Интернат — не деревня, там жесткая дисциплина и все по расписанию, потому и учиться плохо было просто невозможно. Второе воспоминание о той поре — постоянное чувство голода, которое, впрочем, в старших классах куда-то затерялось. Отец и бабка давали деньги на четверть — в общей сумме 15 рублей, которые тратились в магазине, куда нас водили в среду и воскресенье на исключительно полезные вещи — например, консервы. Я до сих пор помню, сколько стоит килька в томатном соусе, солянка или паштет „Волна“.

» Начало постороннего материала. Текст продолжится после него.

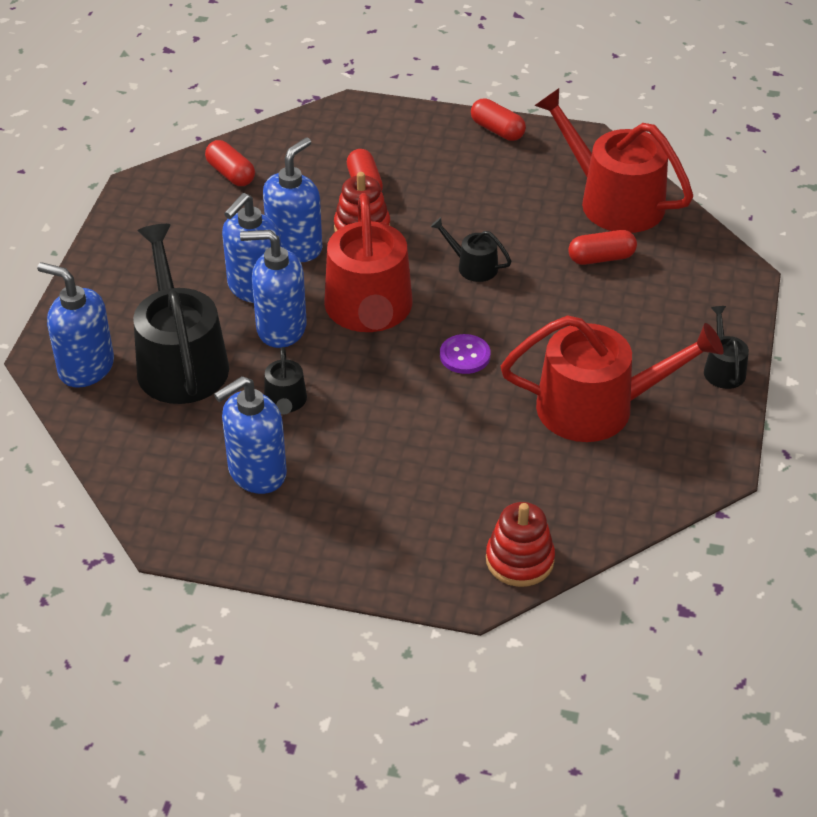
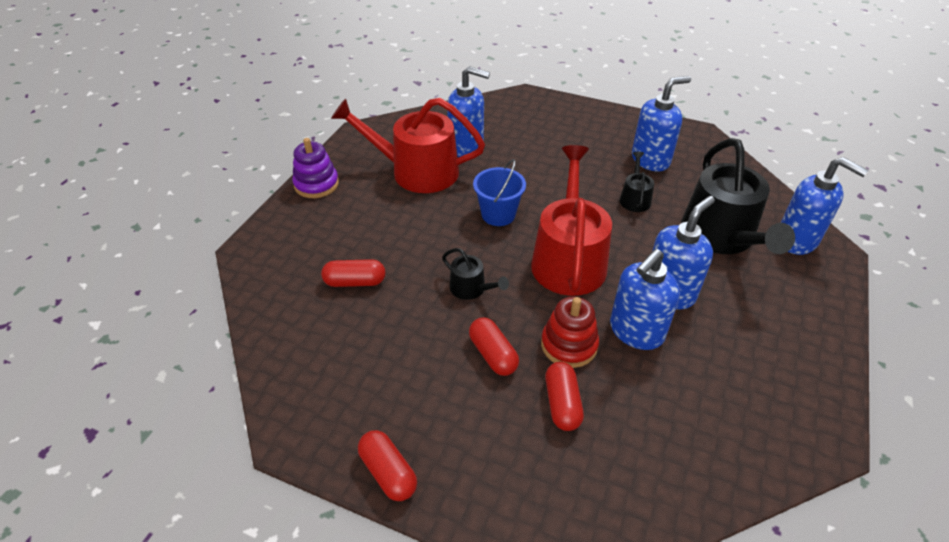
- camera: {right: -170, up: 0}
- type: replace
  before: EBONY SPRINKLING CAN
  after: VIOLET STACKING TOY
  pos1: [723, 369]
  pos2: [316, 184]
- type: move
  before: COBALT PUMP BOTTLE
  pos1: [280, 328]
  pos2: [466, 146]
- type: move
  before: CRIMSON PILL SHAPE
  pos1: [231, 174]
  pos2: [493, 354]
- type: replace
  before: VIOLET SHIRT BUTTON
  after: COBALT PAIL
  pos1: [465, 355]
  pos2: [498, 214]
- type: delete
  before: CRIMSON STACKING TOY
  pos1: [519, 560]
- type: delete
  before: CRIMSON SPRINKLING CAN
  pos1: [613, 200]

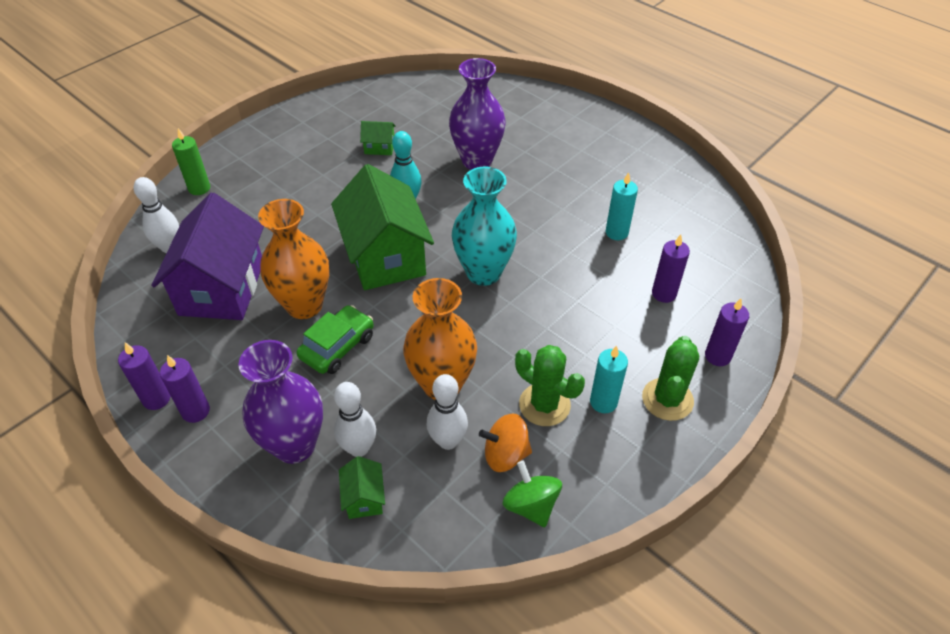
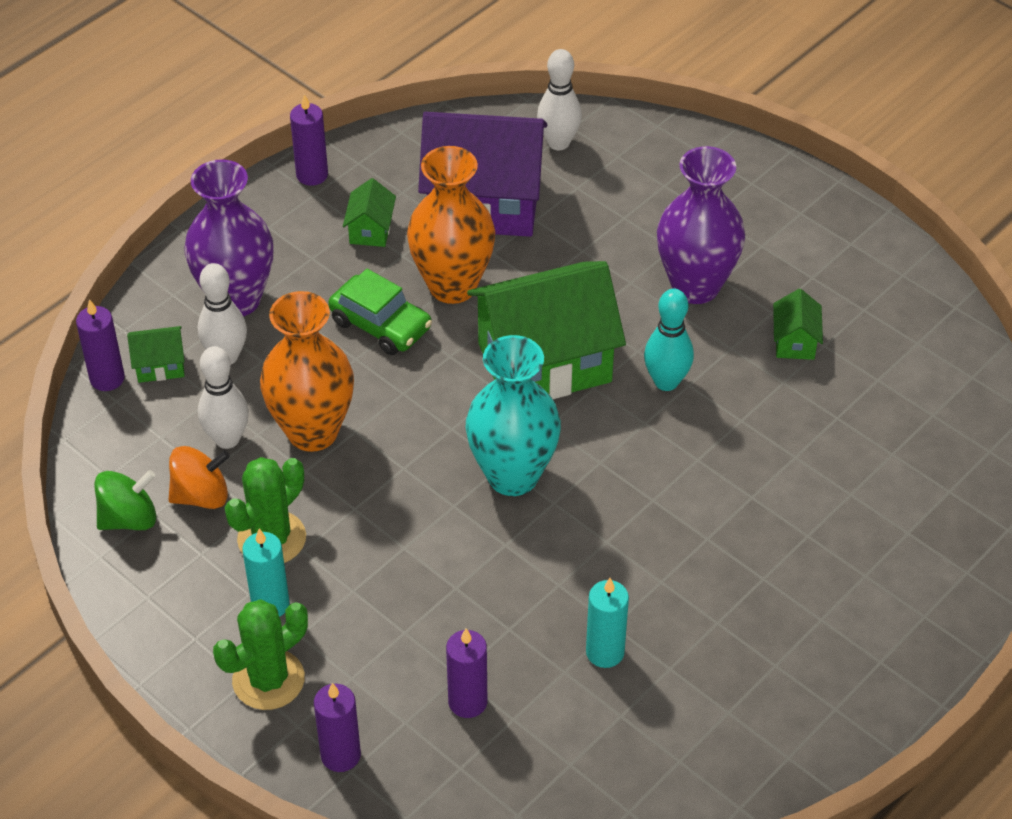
- camera: {right: 90, up: 0}
- type: move
  before: VIOLET CANDLE
  pos1: [195, 411]
  pos2: [107, 378]
- type: rotate
  before: ORANGE TOY TOP
  pos1: [505, 454]
  pos2: [201, 495]
  turn: 75
- type: rotate
  before: EMERALD CACTUS
  pos1: [667, 399]
  pos2: [268, 680]
  turn: -60
- type: insert
  after: EMERALD COTTAGE
  pos2: [370, 230]
- type: move
  before: VIOLET FLOWER VASE
  pos1: [477, 160]
  pos2: [695, 286]
- type: delete
  before: EMERALD CANDLE
  pos1: [199, 188]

Приходили в спальню, где жили 28 человек, составляли тумбочки и выставляли все на общий стол. Аппетит всегда был волчий — я как-то выиграл на спор кило колбасы, что за раз смогу съесть полкило сала с литровой банкой варенья.

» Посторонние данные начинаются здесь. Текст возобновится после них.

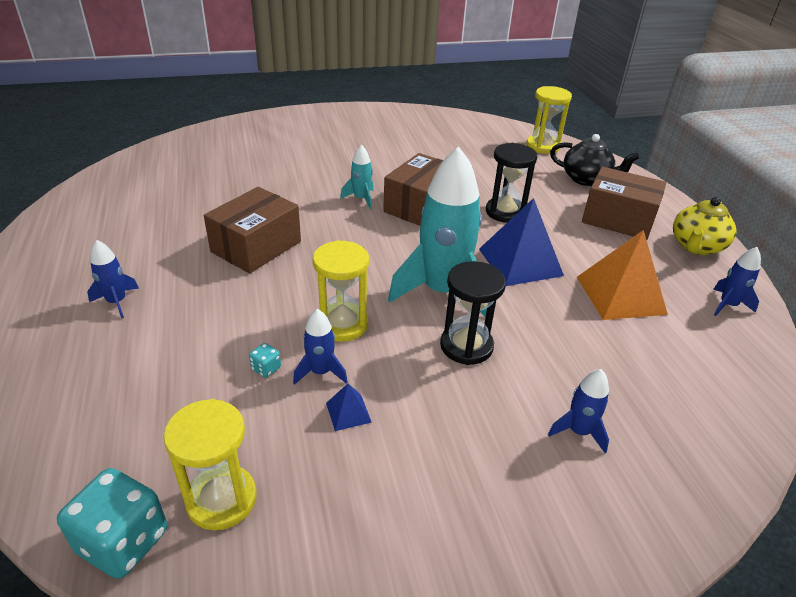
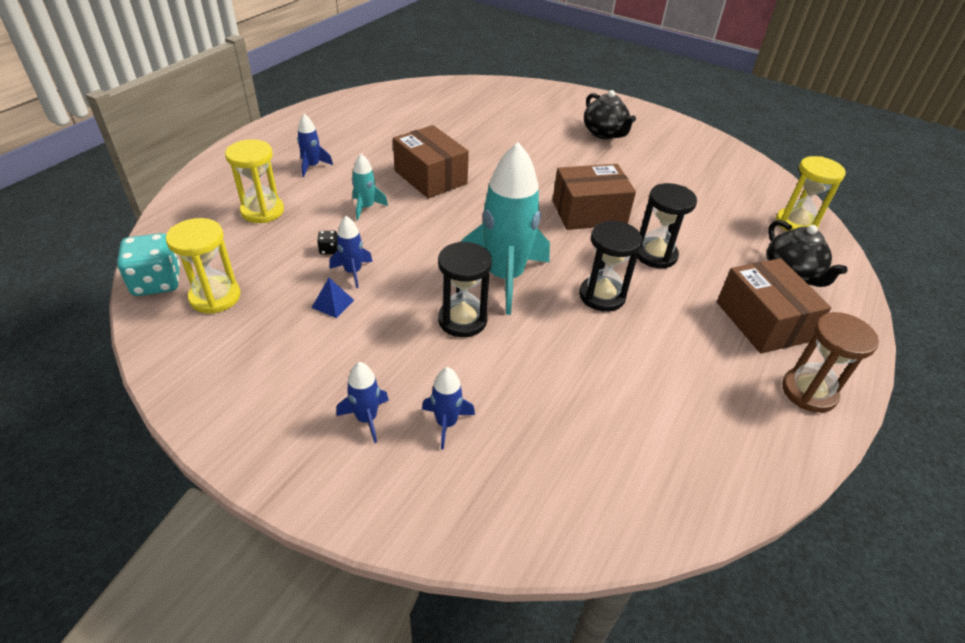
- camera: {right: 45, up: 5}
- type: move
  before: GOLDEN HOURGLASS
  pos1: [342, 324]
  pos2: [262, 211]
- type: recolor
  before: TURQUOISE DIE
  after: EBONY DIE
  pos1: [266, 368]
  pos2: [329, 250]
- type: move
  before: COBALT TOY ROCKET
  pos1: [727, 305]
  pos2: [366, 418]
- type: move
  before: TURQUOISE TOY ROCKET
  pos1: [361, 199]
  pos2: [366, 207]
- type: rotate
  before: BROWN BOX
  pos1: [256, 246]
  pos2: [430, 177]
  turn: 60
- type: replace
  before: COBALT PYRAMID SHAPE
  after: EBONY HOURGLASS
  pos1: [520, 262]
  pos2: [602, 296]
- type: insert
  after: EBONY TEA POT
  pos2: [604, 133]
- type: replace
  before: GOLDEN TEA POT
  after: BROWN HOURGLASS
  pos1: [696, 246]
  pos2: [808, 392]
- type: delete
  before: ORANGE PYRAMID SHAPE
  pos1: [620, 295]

А знаете, почему я быстро бегать научился? У нас туалет был на улице в 60 метрах от здания интерната. И ночью, когда лень одеваться, тапочки на ноги — и вперед — в любую погоду...

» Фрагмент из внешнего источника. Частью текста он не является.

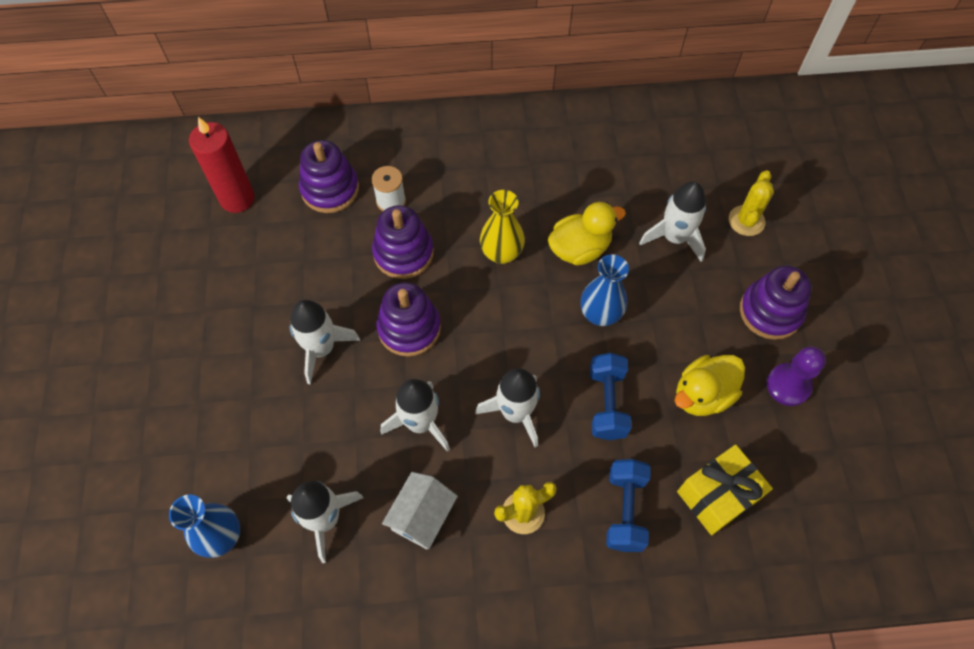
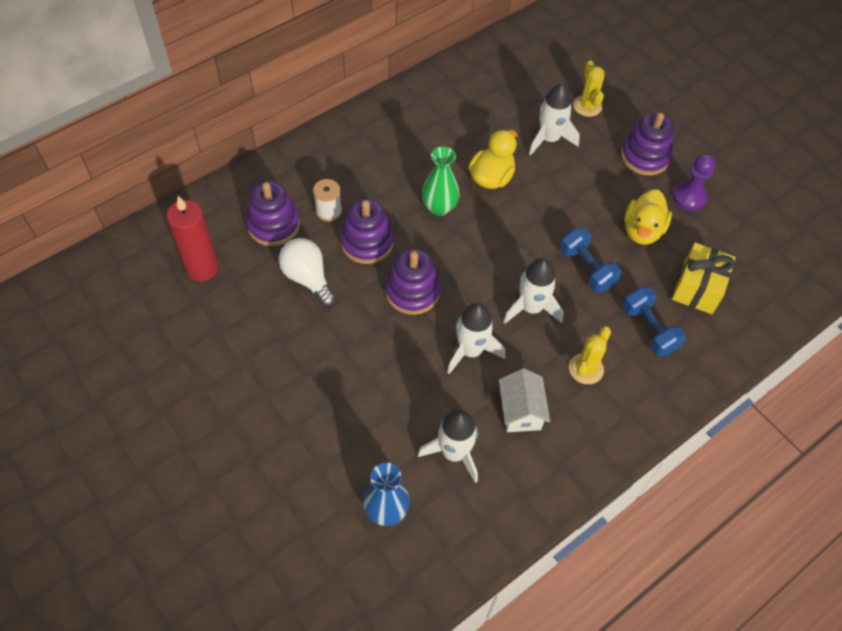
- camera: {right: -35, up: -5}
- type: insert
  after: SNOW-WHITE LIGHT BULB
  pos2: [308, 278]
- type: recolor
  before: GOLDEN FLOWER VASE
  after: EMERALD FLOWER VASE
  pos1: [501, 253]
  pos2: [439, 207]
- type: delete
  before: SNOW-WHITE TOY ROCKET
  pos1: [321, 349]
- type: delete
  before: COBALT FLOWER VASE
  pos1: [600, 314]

— То есть первый ориентир в большом спорте имел для вас весьма реальные очертания?
— Именно так (улыбается). А вообще у нас был хороший учитель физкультуры — Гордеев Ефим Маркович — неординарный человек, бывший боевой летчик. Он не имел специального образования, но вел тренировочный процесс, тем не менее, образцово. Ну и еще являлся отменным педагогом — мы за ним в огонь и воду готовы были идти. Кроме того, был еще один существенный плюс в занятиях спортом — люди, входившие в сборную школы, дополнительно получали 150 граммов сметаны. На самом деле это было круче, чем любая золотая медаль и за попадание в сборную борьба велась не шуточная.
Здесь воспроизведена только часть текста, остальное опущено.